In 1948, Bigelow's wife, Sylvia, joined the Religious Society of Friends. While Bigelow himself was searching for a spiritual or religious belief that would reconcile with his growing moral unease concerning war and violence, it was not until 1955 that he joined the Society.

It was through the Society of Friends that Albert and Sylvia came to house two of the Hiroshima Maidens: young Japanese women, severely disfigured by the effects of the atomic bomb, who were brought to the United States to undergo plastic surgery in 1955. Bigelow was humbled by the experience, in particular by his realisation that the two young women "harbored no resentment against us or other Americans".

Bigelow became involved with the American Friends Service Committee in the mid-1950s, attempting to deliver a 17,411 signature petition, opposing atmospheric nuclear tests, to the White House via Maxwell Rabb, Secretary of Cabinet. Repeated attempts to gain an appointment with Rabb were unsuccessful, leading Bigelow to conclude that other measures must be taken.

In August, 1957, on the 12th anniversary of the bombing of Hiroshima, Bigelow and twelve other members of the newly formed Committee for Non-Violent Action were arrested when they attempted to enter the Camp Mercury nuclear test site in Nevada, as part of a nonviolent vigil against the testing. The following day, they returned and sat with their backs towards the site as the nuclear test took place.

In February, 1958, Bigelow set sail for the Eniwetok Proving Ground, the Atomic Energy Commission's atmospheric test site in the Marshall Islands, in the Golden Rule, a 30-foot (9 m) ketch. He was accompanied by crew members James Peck, George Willoughby, William R. Huntington, and Orion Sherwood. The voyage had been deliberately and widely publicised, and while the Golden Rule was en route to Hawaii, the Atomic Energy Commission hastily issued a regulation banning US citizens from sailing into the Proving Grounds.

When they arrived in Hawaii, the crew of the Golden Rule were issued a court summons, resulting in a temporary injunction against any attempt to sail to the test site. Bigelow chose to break the injunction on May 1, but the Golden Rule was intercepted by the US Coast Guard only 5 nautical miles (9 km) from Honolulu. A second attempt on June 4 was also unsuccessful - the crew were arrested, charged with contempt of court and sentenced to sixty days in jail.

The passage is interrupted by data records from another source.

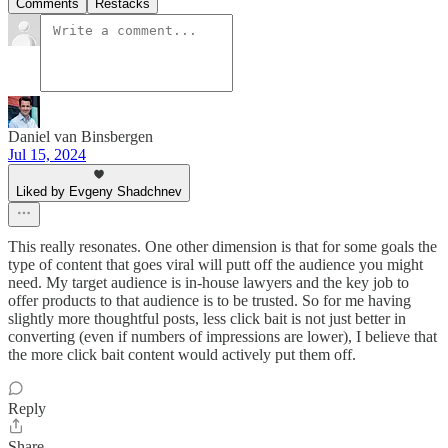
Comments
Restacks
Daniel van Binsbergen
Jul 15, 2024
Liked by Evgeny Shadchnev
This really resonates. One other dimension is that for some goals the
type of content that goes viral will putt off the audience you might
need. My target audience is in-house lawyers and the key job to
offer products to that audience is to be trusted. So for me having
slightly more thoughtful posts, less click bait is not just better in
converting (even if numbers of impressions are lower), I believe that
the more click bait content would actively put them off.
Reply
Share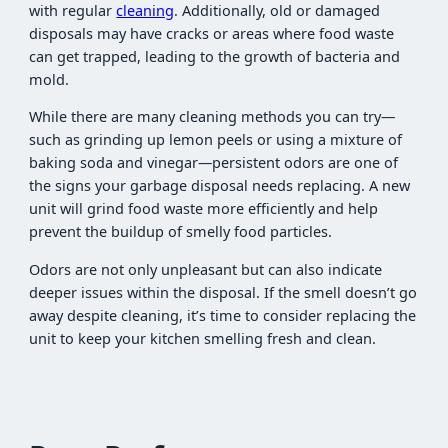
with regular
cleaning
. Additionally, old or damaged
disposals may have cracks or areas where food waste
can get trapped, leading to the growth of bacteria and
mold.
While there are many cleaning methods you can try—
such as grinding up lemon peels or using a mixture of
baking soda and vinegar—persistent odors are one of
the signs your garbage disposal needs replacing. A new
unit will grind food waste more efficiently and help
prevent the buildup of smelly food particles.
Odors are not only unpleasant but can also indicate
deeper issues within the disposal. If the smell doesn’t go
away despite cleaning, it’s time to consider replacing the
unit to keep your kitchen smelling fresh and clean.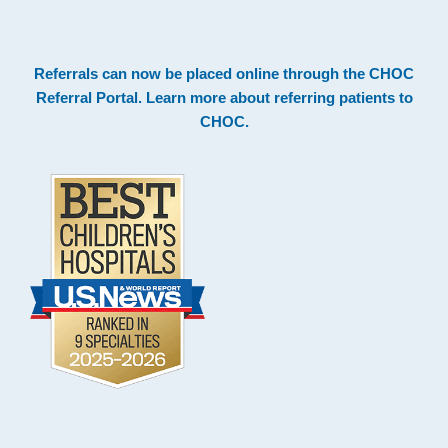
.
Footer
Referrals can now be placed online through the
CHOC
Referral Portal
. Learn more about
referring patients to
CHOC
.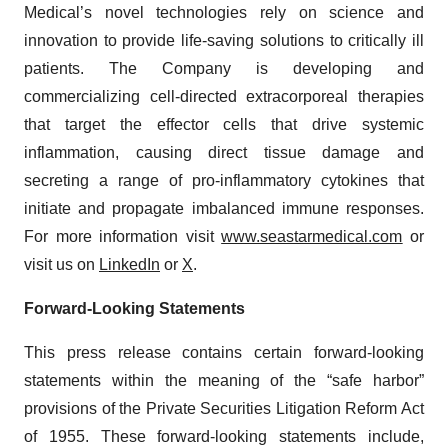
Medical’s novel technologies rely on science and
innovation to provide life-saving solutions to critically ill
patients. The Company is developing and
commercializing cell-directed extracorporeal therapies
that target the effector cells that drive systemic
inflammation, causing direct tissue damage and
secreting a range of pro-inflammatory cytokines that
initiate and propagate imbalanced immune responses.
For more information visit
www.seastarmedical.com
or
visit us on
LinkedIn
or
X
.
Forward-Looking Statements
This press release contains certain forward-looking
statements within the meaning of the “safe harbor”
provisions of the Private Securities Litigation Reform Act
of 1955. These forward-looking statements include,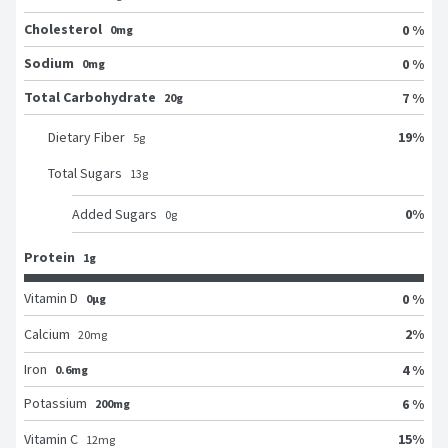
Cholesterol
0 %
0mg
Sodium
0 %
0mg
Total Carbohydrate
7 %
20g
19
%
Dietary Fiber
5
g
Total Sugars
13
g
0
%
Added Sugars
0
g
Protein
1g
Vitamin D
0 %
0μg
2
%
Calcium
20
mg
Iron
4 %
0.6mg
Potassium
6 %
200mg
15
%
Vitamin C
12
mg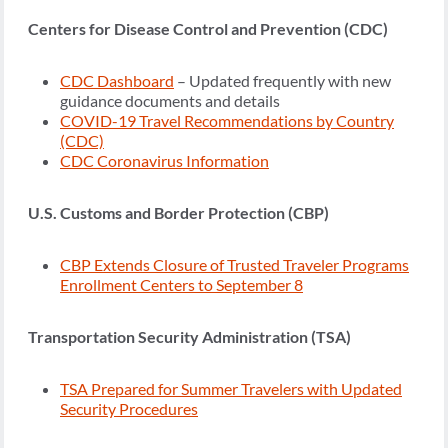
Centers for Disease Control and Prevention (CDC)
CDC Dashboard
– Updated frequently with new
guidance documents and details
COVID-19 Travel Recommendations by Country
(CDC)
CDC Coronavirus Information
U.S. Customs and Border Protection (CBP)
CBP Extends Closure of Trusted Traveler Programs
Enrollment Centers to September 8
Transportation Security Administration (TSA)
TSA Prepared for Summer Travelers with Updated
Security Procedures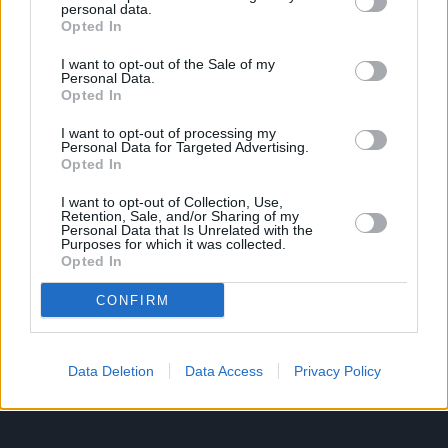
personal data.
Opted In
Ροή Ειδήσεων
Έπταθλο
I want to opt-out of the Sale of my
Personal Data.
Άλματα
Δέκαθλο
Opted In
Ρίψεις
Bloggers
I want to opt-out of processing my
Δρόμοι
Viral
Personal Data for Targeted Advertising.
Opted In
I want to opt-out of Collection, Use,
Retention, Sale, and/or Sharing of my
STIVOSTIME INFO
Personal Data that Is Unrelated with the
Purposes for which it was collected.
Opted In
Εμείς
Πολιτική Απορρήτου
CONFIRM
Όροι Χρήσης
Επικοινωνία
Data Deletion
Data Access
Privacy Policy
ΧΡΗΣΙΜΑ LIKS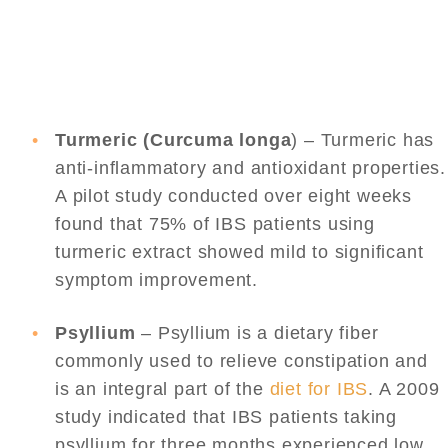
Turmeric (Curcuma longa
) – Turmeric has
anti-inflammatory and antioxidant properties.
A pilot study conducted over eight weeks
found that 75% of IBS patients using
turmeric extract showed mild to significant
symptom improvement.
Psyllium
– Psyllium is a dietary fiber
commonly used to relieve constipation and
is an integral part of the
diet for IBS
. A 2009
study indicated that IBS patients taking
psyllium for three months experienced low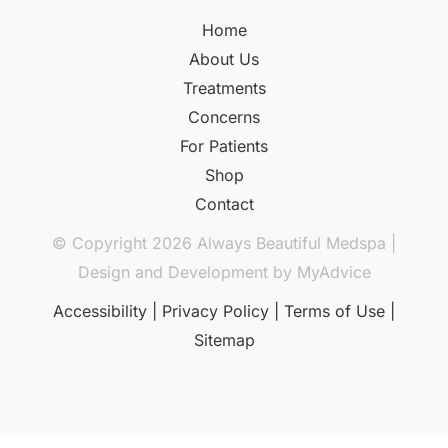
Home
About Us
Treatments
Concerns
For Patients
Shop
Contact
© Copyright 2026 Always Beautiful Medspa |
Design and Development by
MyAdvice
Accessibility
|
Privacy Policy
|
Terms of Use
|
Sitemap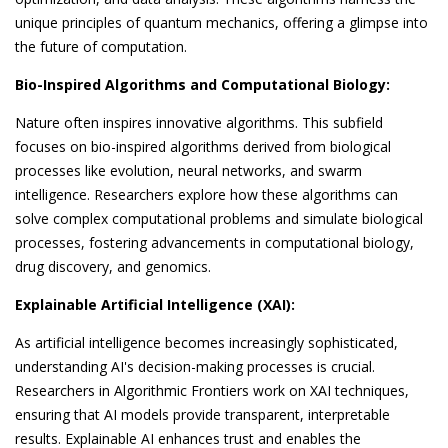
unique principles of quantum mechanics, offering a glimpse into
the future of computation.
Bio-Inspired Algorithms and Computational Biology:
Nature often inspires innovative algorithms. This subfield
focuses on bio-inspired algorithms derived from biological
processes like evolution, neural networks, and swarm
intelligence. Researchers explore how these algorithms can
solve complex computational problems and simulate biological
processes, fostering advancements in computational biology,
drug discovery, and genomics.
Explainable Artificial Intelligence (XAI):
As artificial intelligence becomes increasingly sophisticated,
understanding AI's decision-making processes is crucial.
Researchers in Algorithmic Frontiers work on XAI techniques,
ensuring that AI models provide transparent, interpretable
results. Explainable AI enhances trust and enables the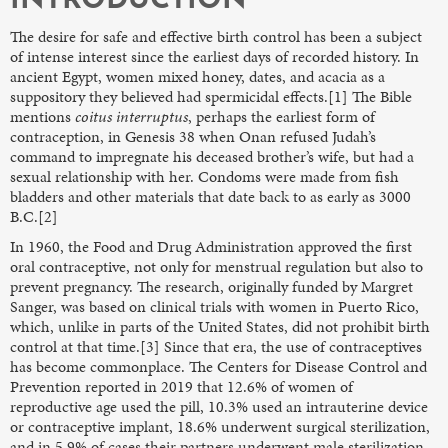
INTRODUCTION
The desire for safe and effective birth control has been a subject
of intense interest since the earliest days of recorded history. In
ancient Egypt, women mixed honey, dates, and acacia as a
suppository they believed had spermicidal effects.[1] The Bible
mentions
coitus interruptus
, perhaps the earliest form of
contraception, in Genesis 38 when Onan refused Judah’s
command to impregnate his deceased brother’s wife, but had a
sexual relationship with her. Condoms were made from fish
bladders and other materials that date back to as early as 3000
B.C.[2]
In 1960, the Food and Drug Administration approved the first
oral contraceptive, not only for menstrual regulation but also to
prevent pregnancy. The research, originally funded by Margret
Sanger, was based on clinical trials with women in Puerto Rico,
which, unlike in parts of the United States, did not prohibit birth
control at that time.[3] Since that era, the use of contraceptives
has become commonplace. The Centers for Disease Control and
Prevention reported in 2019 that 12.6% of women of
reproductive age used the pill, 10.3% used an intrauterine device
or contraceptive implant, 18.6% underwent surgical sterilization,
and in 5.9% of cases their partners underwent male sterilization.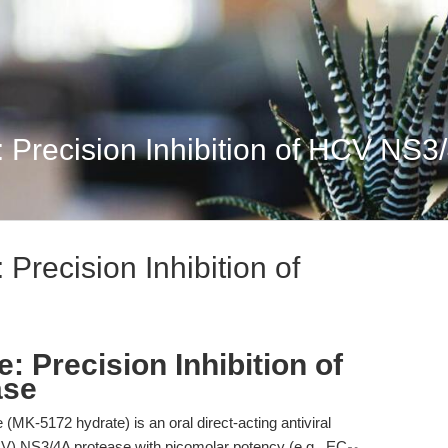
 Precision Inhibition of HCV NS3
Precision Inhibition of
: Precision Inhibition of
ase
(MK-5172 hydrate) is an oral direct-acting antiviral
(HCV) NS3/4A protease with picomolar potency (e.g., EC₅₀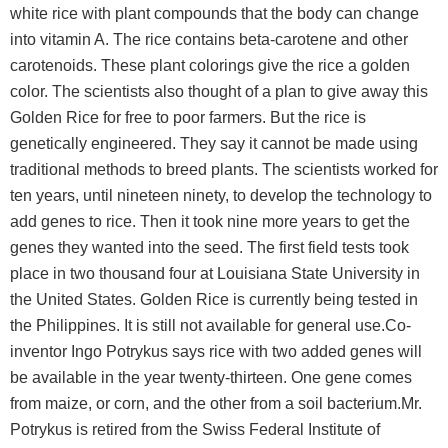
white rice with plant compounds that the body can change
into vitamin A. The rice contains beta-carotene and other
carotenoids. These plant colorings give the rice a golden
color. The scientists also thought of a plan to give away this
Golden Rice for free to poor farmers. But the rice is
genetically engineered. They say it cannot be made using
traditional methods to breed plants. The scientists worked for
ten years, until nineteen ninety, to develop the technology to
add genes to rice. Then it took nine more years to get the
genes they wanted into the seed. The first field tests took
place in two thousand four at Louisiana State University in
the United States. Golden Rice is currently being tested in
the Philippines. It is still not available for general use.Co-
inventor Ingo Potrykus says rice with two added genes will
be available in the year twenty-thirteen. One gene comes
from maize, or corn, and the other from a soil bacterium.Mr.
Potrykus is retired from the Swiss Federal Institute of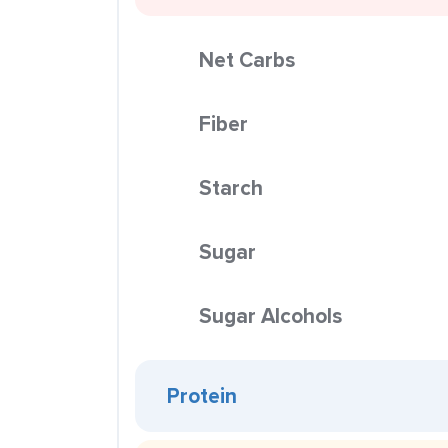
Net Carbs
Fiber
Starch
Sugar
Sugar Alcohols
Protein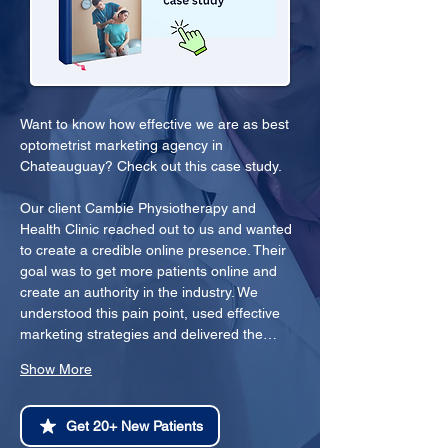
Want to know how effective we are as best 
optometrist marketing agency in 
Chateauguay? Check out this case study.
Our client Cambie Physiotherapy and 
Health Clinic reached out to us and wanted 
to create a credible online presence. Their 
goal was to get more patients online and 
create an authority in the industry. We 
understood this pain point, used effective 
marketing strategies and delivered the…
Show More
Get 20+ New Patients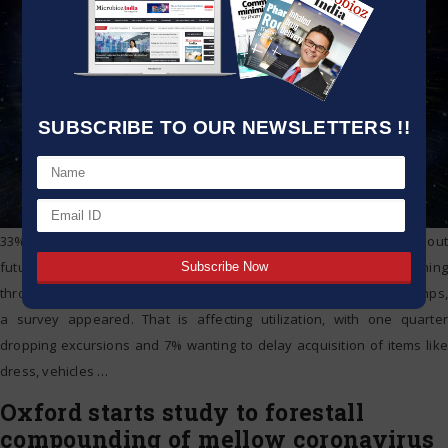
SUBSCRIBE TO OUR NEWSLETTERS !!
33% of Germans hope to sprinkle less trade on tough merchandise out
future and a similar extent sees their budgetary circumstance declining
throughout the following a year as the coronavirus emergency chomps,
a survey appeared. That is affecting utilization, with one quarter
dropping excursions and 7% wanting to delay acquisition of items like
dress, vehicles
…
Oxford starts study to forestall
compounding of mellow coronavirus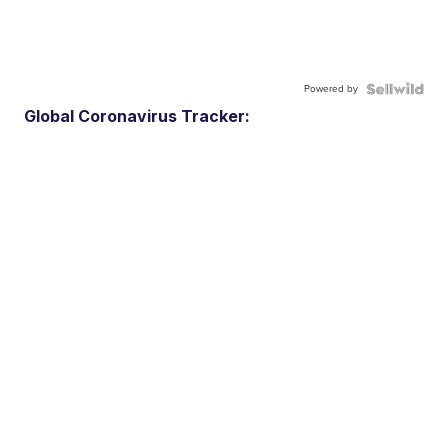
Powered by
Global Coronavirus Tracker: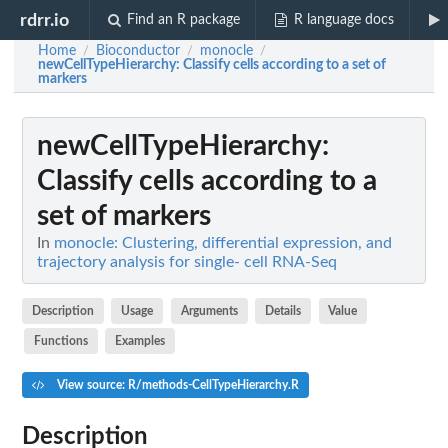
rdrr.io
Find an R package
R language docs
Home
Bioconductor
monocle
/
/
/
newCellTypeHierarchy
: Classify cells according to a set of
markers
newCellTypeHierarchy
:
Classify cells according to a
set of markers
In
monocle: Clustering, differential expression, and
trajectory analysis for single- cell RNA-Seq
Description
Usage
Arguments
Details
Value
Functions
Examples
View source: R/methods-CellTypeHierarchy.R
Description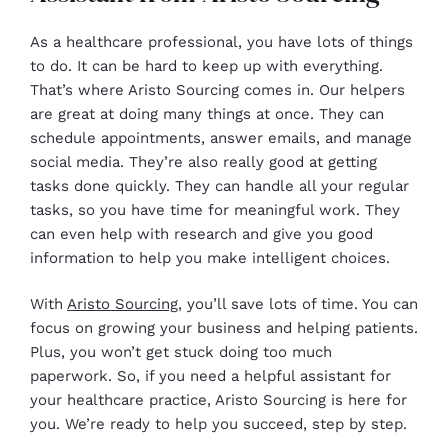
As a healthcare professional, you have lots of things
to do. It can be hard to keep up with everything.
That’s where Aristo Sourcing comes in. Our helpers
are great at doing many things at once. They can
schedule appointments, answer emails, and manage
social media. They’re also really good at getting
tasks done quickly. They can handle all your regular
tasks, so you have time for meaningful work. They
can even help with research and give you good
information to help you make intelligent choices.
With
Aristo Sourcing
, you’ll save lots of time. You can
focus on growing your business and helping patients.
Plus, you won’t get stuck doing too much
paperwork. So, if you need a helpful assistant for
your healthcare practice, Aristo Sourcing is here for
you. We’re ready to help you succeed, step by step.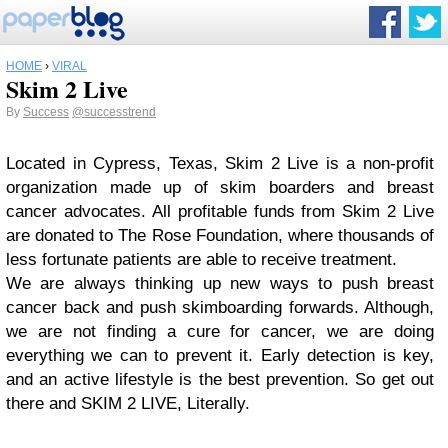
HOME
›
VIRAL
Skim 2 Live
By
Success
@successtrend
Located in Cypress, Texas, Skim 2 Live is a non-profit
organization made up of skim boarders and breast
cancer advocates. All profitable funds from Skim 2 Live
are donated to The Rose Foundation, where thousands of
less fortunate patients are able to receive treatment.
We are always thinking up new ways to push breast
cancer back and push skimboarding forwards. Although,
we are not finding a cure for cancer, we are doing
everything we can to prevent it. Early detection is key,
and an active lifestyle is the best prevention. So get out
there and SKIM 2 LIVE, Literally.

But while the Golden Rule was docked in Honolulu, Bigelow and crew had met Earle and Barbara Reynolds. Earle Reynolds was an anthropologist who had visited Hiroshima to study the effects of the atomic bomb on Japanese society. Hearing of the plight of the Golden Rule, Earle and Barbara were inspired to take their own nonviolent action, and later that year their yacht, the Phoenix of Hiroshima became the first vessel to enter a nuclear test zone in protest when they sailed sixty-five nautical miles into the test area at Bikini Atoll.

In 1959, Bigelow published a book, Voyage of the Golden Rule (Doubleday), which documented his journey. Bigelow's story would go on to inspire fellow Quaker Dorothy Stowe to suggest the use of a similar tactic to members of the Vancouver-based Don't Make a Wave Committee (later to become Greenpeace) in 1971.

Bigelow continued to take part in non-violent protests during the late 1950s and early 1960s, and was a participant in the Freedom Rides organised by the Congress on Racial Equality in 1961.

In his later years (1971 - 1975), he was a trustee to The Meeting School, a Quaker school in Rindge, NH.